JD: It’s great working with different artists and photographers to hopefully produce something that looks good and stands out when you see it on the shelf in a record shop or on social media.
Can you share any examples of that?
R: The first time I heard the demos that Robohands sent us, and all of the hairs on my arm stood on end. When you get that kind of response from music, then you know you’re onto something special. Or like when I first stumbled across Aver’s Bandcamp page years back to check one of his beat projects and was instantly transported back in time to an era when Mo’ Wax was releasing incredible hip-hop/trip-hop records. Aver’s broken drum programming is incredible.
Village Live’s catalog is quite diverse. From a jazz album like Robohands’ Green to a more traditional jazz-hop album by Gas-Lab & Traum Diggs, to name a few examples. Where do you put Village Live Records on the musical spectrum?
JD: I’d definitely say labels like Stones Throw and Mo’ Wax are an inspiration and proof that you don’t need to stick to one specific genre or sound and that a label can play the role of a tastemaker. We both listen to a wide range of different genres and try to reflect this with our output. Often our releases will suit the time of year we drop them too. We try to drop the darker, heavier stuff in winter and the smooth, easier-on-the-ear stuff in Spring/Summer.
R: Anything goes as far as I’m concerned! There are very few genres of music that I don’t like. I dream of the day somebody sends us a Nu-Metal album that sounds like Korn from 1998 [laughs].
What are your time management secrets? How do you manage to work, make music AND run a label?!
R: As I make music full time as well as the label, my time can often be quite limited. If it wasn’t for my diary, I’m not sure what I would do, really. I’m forever writing things down that need to be done. Aside from that, Joe and I live 150 miles from each other, so we speak every day on messenger to check what needs to be done. The secret would just be to communicate and crack on while working around each other’s different schedules.
Are you a record collector yourself? How does your collection look like?
JD: By working in a record shop and running a label I’m constantly exposed to a lot of records. That’s both a gift and a curse. My records are mostly kept in a spare room but at the moment spill out into the hallway and living room. There’s currently about 4.000-5.000 in there. Mostly made up of jazz, funk, soul, prog, soundtracks–and I’m constantly searching for drum breaks so that section’s ever-expanding, and of course there’s a lot of hip-hop in the stash.

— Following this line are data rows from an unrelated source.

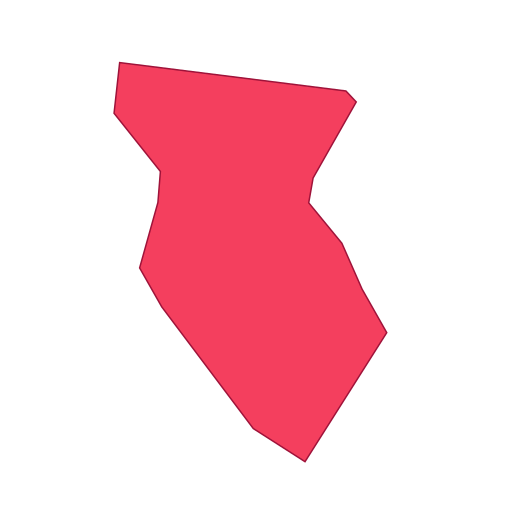 the Municipality of Miklavž na Dravskem polju, rotated 352°
{"feature_id": "SVN-228", "entity_name": "Miklavž na Dravskem polju", "entity_type": "Municipality", "adm_level": 1, "iso_a3": "SVN", "parent_name": "Slovenia", "parent_adm1": "", "projection": "equal_earth", "projection_center": [15.713, 46.486], "detail": "fine", "context": "isolated", "style": "filled", "palette": "rose", "viewbox_px": 512, "rotation_deg": 352, "n_neighbors": 0, "source": "natural_earth", "source_scale": "10m", "svg_char_len": 360}
<svg xmlns="http://www.w3.org/2000/svg" viewBox="0 0 512 512"><g transform="rotate(352 256 256)"><path d="M147.9,45.5L368.0,105.1L376.7,117.4L323.4,186.7L315.6,210.7L342.8,255.3L356.4,303.5L374.8,350.1L275.9,466.5L229.3,426.5L155.6,293.3L139.1,251.6L166.3,189.4L173.1,159.0L135.3,94.9L147.9,45.5Z" fill="#f43f5e" stroke="#9f1239" stroke-width="1.5"/></g></svg>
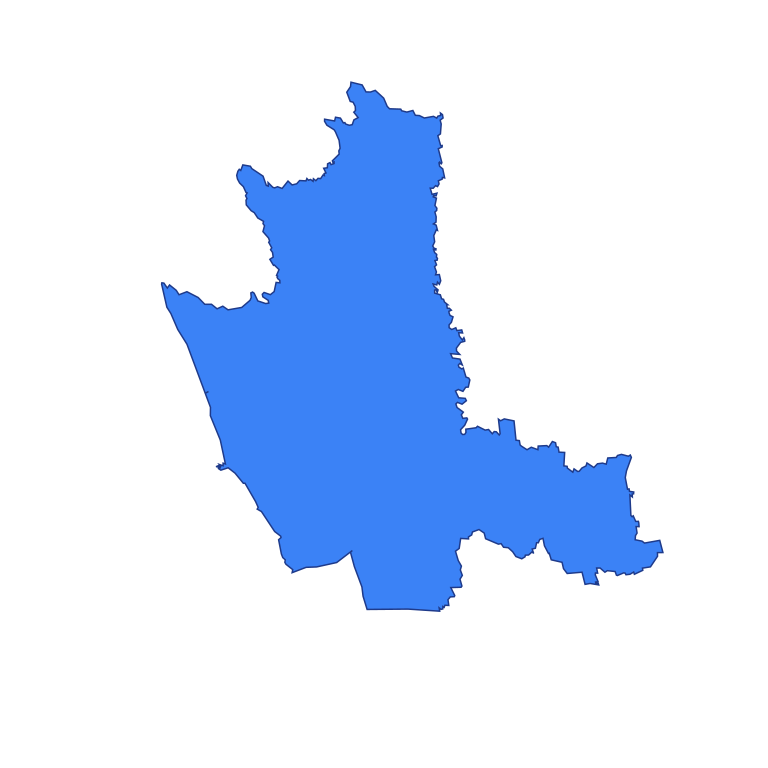 outline of Sukoharjo, Jawa Tengah, Indonesia, rotated 153°
{"feature_id": "22746128B41417259813102", "entity_name": "Sukoharjo", "entity_type": "district", "adm_level": 2, "iso_a3": "IDN", "parent_name": "Indonesia", "parent_adm1": "Jawa Tengah", "projection": "equal_earth", "projection_center": [110.813, -7.683], "detail": "fine", "context": "isolated", "style": "filled", "palette": "blue", "viewbox_px": 768, "rotation_deg": 153, "n_neighbors": 0, "source": "geoboundaries", "source_scale": "gbopen_adm2", "svg_char_len": 6172}
<svg xmlns="http://www.w3.org/2000/svg" viewBox="0 0 768 768"><g transform="rotate(153 384 384)"><path d="M196.8,208.9L199.0,208.7L204.4,213.5L208.4,214.3L210.4,213.1L218.2,216.5L222.4,211.7L225.2,214.3L230.0,216.0L234.9,214.3L239.0,221.5L241.2,219.3L245.8,219.3L249.7,217.6L251.1,218.1L253.2,222.1L255.8,219.7L258.8,225.8L258.2,227.5L260.9,229.4L254.1,241.0L259.0,243.8L257.5,248.7L259.0,249.9L257.8,253.8L260.1,256.3L266.0,253.0L266.9,255.2L274.8,258.7L276.7,255.6L281.5,260.8L286.4,260.5L289.8,266.3L290.4,267.9L289.1,272.1L291.9,274.0L284.9,292.1L292.7,298.3L296.8,298.3L298.0,300.7L303.1,287.0L304.5,286.3L305.6,290.4L307.4,291.6L310.1,290.5L311.5,296.0L314.8,297.0L319.9,303.9L321.8,303.2L331.6,306.6L333.0,303.6L335.0,302.5L336.9,303.3L337.6,305.4L336.5,308.5L330.8,310.6L325.5,314.8L325.6,316.2L329.4,317.6L329.1,321.4L326.1,322.9L329.6,329.9L329.0,333.6L326.9,334.3L323.6,330.6L318.2,331.7L318.1,334.3L323.7,337.8L323.5,345.3L320.3,345.4L317.0,341.6L312.7,344.0L310.3,343.0L305.7,348.6L305.8,350.8L307.8,353.0L306.1,362.2L307.8,362.1L309.6,365.0L309.2,367.1L307.2,367.9L305.6,365.4L305.0,371.7L311.2,376.1L310.9,380.8L303.1,376.0L304.4,380.4L303.2,383.1L296.8,386.3L292.7,385.4L292.1,386.6L291.8,389.0L294.2,387.7L295.1,392.4L294.2,395.8L290.8,393.8L290.2,396.9L294.8,398.5L294.5,401.5L298.9,401.8L300.4,404.6L299.2,407.1L295.9,408.4L292.0,412.5L294.0,415.1L293.8,417.6L293.2,419.3L290.5,419.2L291.4,421.8L293.2,422.7L292.2,426.2L291.2,425.7L292.9,429.6L292.5,432.4L294.0,433.8L293.3,437.9L297.6,442.0L296.3,444.7L294.8,444.4L295.0,441.4L293.1,443.3L295.1,448.3L294.8,450.8L292.0,448.3L290.1,450.5L289.4,447.7L286.6,450.2L285.0,456.4L288.5,457.9L286.4,460.0L285.7,465.6L283.1,466.3L282.6,470.9L280.4,470.2L279.3,471.7L279.7,473.2L278.2,475.5L279.2,478.1L278.8,481.4L277.0,479.9L276.3,480.8L277.7,482.2L278.0,484.8L274.3,487.7L272.3,493.6L267.4,497.6L266.6,496.6L265.4,501.9L267.3,504.2L264.2,504.6L261.6,509.3L260.6,514.1L258.3,514.7L257.1,516.6L257.6,519.9L252.9,525.8L255.2,528.4L254.3,529.4L252.1,528.0L250.2,530.0L255.1,531.2L253.9,537.5L251.3,536.1L248.0,537.3L246.7,535.6L244.1,537.3L243.3,540.4L239.2,540.1L238.2,541.5L236.4,540.1L234.0,549.0L235.6,552.7L234.6,556.1L233.8,556.5L233.1,554.2L232.0,554.8L228.8,569.0L224.6,568.8L223.9,570.1L225.3,570.6L223.3,580.8L220.2,581.2L215.0,589.7L214.2,593.6L210.6,594.2L209.6,597.5L210.7,599.8L211.6,597.5L214.3,598.2L216.3,597.0L218.4,600.0L227.3,602.7L230.6,607.1L234.1,609.2L234.1,614.6L240.2,615.9L244.2,619.4L244.3,621.3L254.1,626.7L255.1,629.9L254.5,638.8L258.5,649.6L263.5,650.3L267.4,652.4L267.7,660.4L276.4,667.9L278.8,664.2L284.7,660.9L285.8,651.1L283.6,649.1L283.6,644.4L285.3,640.6L287.5,639.9L286.1,633.1L290.9,633.0L294.6,629.5L297.5,630.3L300.1,633.0L300.2,634.7L301.7,635.1L302.1,640.7L306.1,643.7L308.6,640.8L316.7,646.9L317.7,645.1L317.4,640.5L313.0,633.1L312.8,630.7L313.4,621.5L316.1,614.0L318.4,612.2L319.6,609.2L328.7,606.3L328.9,604.6L327.7,604.5L328.4,603.1L331.6,603.5L331.6,605.8L334.3,605.8L336.3,602.4L339.8,603.6L339.9,598.4L341.8,598.7L342.5,596.8L343.4,597.9L347.2,595.8L349.4,597.2L352.4,596.1L353.7,598.9L355.2,596.8L356.6,599.6L358.8,599.9L359.4,602.1L361.3,600.4L366.8,603.6L370.9,602.0L375.5,603.1L377.4,608.4L386.0,604.5L389.3,608.1L392.4,608.4L393.8,609.7L395.8,616.1L397.3,612.9L398.7,614.4L397.4,624.1L404.0,635.9L404.2,638.7L410.3,643.3L414.7,639.3L415.5,641.0L417.6,639.9L420.5,636.8L421.5,633.2L421.4,628.6L419.7,623.7L420.0,617.4L419.2,616.4L421.9,614.6L421.9,611.5L423.5,610.4L425.4,606.1L423.7,598.7L421.8,595.6L421.1,589.2L417.5,583.6L419.0,581.8L418.6,579.3L422.7,574.7L420.6,566.5L421.0,563.4L422.4,562.6L422.2,556.3L424.1,555.2L423.6,551.9L425.1,547.4L429.1,546.9L428.6,539.9L427.7,539.8L425.6,533.6L430.5,529.5L429.8,528.4L430.8,527.7L430.8,526.0L429.8,523.7L430.8,521.4L434.0,523.5L439.9,516.2L444.7,515.2L449.3,520.0L451.7,519.2L452.4,516.7L449.2,511.1L450.0,508.4L452.9,509.4L458.7,515.3L458.5,523.9L459.4,525.6L461.3,525.6L463.0,521.4L465.3,519.4L476.0,516.8L489.3,520.9L492.3,526.5L498.6,526.8L501.5,533.3L507.5,536.4L510.3,545.4L517.7,555.7L526.1,556.6L526.6,561.8L530.1,569.6L533.5,567.9L534.3,573.8L536.0,575.0L536.8,574.0L542.6,551.0L541.9,543.6L543.0,526.2L541.5,508.9L549.2,442.0L553.1,434.6L555.3,408.4L561.6,384.8L563.3,386.5L564.5,384.2L567.3,387.1L566.9,384.7L568.2,383.7L568.2,386.4L571.2,386.6L569.3,385.5L569.9,383.8L568.5,381.3L560.9,380.1L557.2,372.2L554.4,359.4L552.9,358.7L551.8,337.5L552.1,331.2L553.8,330.1L551.1,326.0L548.4,302.2L545.1,295.3L545.5,293.9L548.6,293.1L552.6,279.2L553.0,275.3L551.8,272.2L553.3,270.1L553.2,267.9L549.6,260.0L551.5,257.6L536.6,256.0L527.1,251.6L507.2,246.4L487.8,250.0L490.2,249.4L490.6,247.6L493.3,234.8L495.8,213.2L499.0,204.4L501.4,190.8L464.9,172.6L437.5,156.3L436.5,159.5L435.5,157.3L433.7,156.9L432.6,159.0L431.8,157.7L430.2,159.2L426.8,157.3L424.9,162.8L421.6,164.2L417.9,162.6L417.0,163.4L416.9,172.3L407.6,167.9L406.3,168.6L404.9,175.6L401.1,177.9L400.4,183.7L397.7,186.6L398.0,193.0L396.2,202.6L391.7,203.3L385.8,211.6L379.0,207.6L378.2,209.4L374.4,209.7L372.4,212.0L365.4,211.2L362.4,205.7L363.7,200.0L354.8,189.4L352.1,188.6L351.6,184.3L347.6,181.7L345.5,176.1L344.8,170.4L340.6,165.7L336.8,166.0L335.8,167.3L332.8,166.0L328.3,167.2L327.6,165.1L326.9,169.7L323.7,168.9L320.1,173.3L318.6,172.5L315.8,174.8L312.4,174.3L314.5,167.0L314.4,158.3L313.6,158.2L314.8,151.4L306.3,144.3L307.9,138.0L306.8,132.0L293.0,126.4L295.8,114.2L290.9,112.7L283.9,107.5L283.6,109.2L285.8,110.3L285.4,111.5L283.0,110.7L282.4,118.0L281.4,119.6L279.5,118.5L278.1,123.5L275.0,121.9L272.6,116.0L269.8,116.3L263.2,112.0L263.7,108.2L263.0,107.4L256.2,106.9L255.0,106.0L255.0,104.2L251.2,102.8L246.9,103.1L247.3,100.8L238.0,100.5L237.3,102.6L229.6,100.1L218.5,106.3L216.9,109.6L212.0,107.2L209.3,119.5L224.1,124.0L225.4,126.8L230.9,131.2L228.8,134.7L226.2,136.3L224.1,142.5L221.5,141.1L220.1,144.4L219.7,146.1L222.1,147.3L221.8,153.4L223.2,153.1L223.7,154.8L215.3,173.5L214.0,170.6L212.8,173.3L211.5,172.8L210.5,174.4L214.0,176.9L213.3,179.3L214.8,179.7L211.5,191.1L207.4,196.5L196.9,206.3L196.8,208.9ZM547.3,456.9L544.1,457.0L543.8,457.0L545.5,456.9L547.3,456.9Z" fill="#3b82f6" stroke="#1e3a8a" stroke-width="1.5"/></g></svg>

R: I wouldn’t class myself as a collector as such. But I do have a fair few records of various genres. I’ve been buying records since about 1998 when I was 17 years old. It all started with buying indie/rock 7”s. Over the years that developed into metal, hip-hop, drum and bass. And anything I could find in charity shops that I could sample for my own music production. I would say now I probably have over a thousand records that I keep in my studio.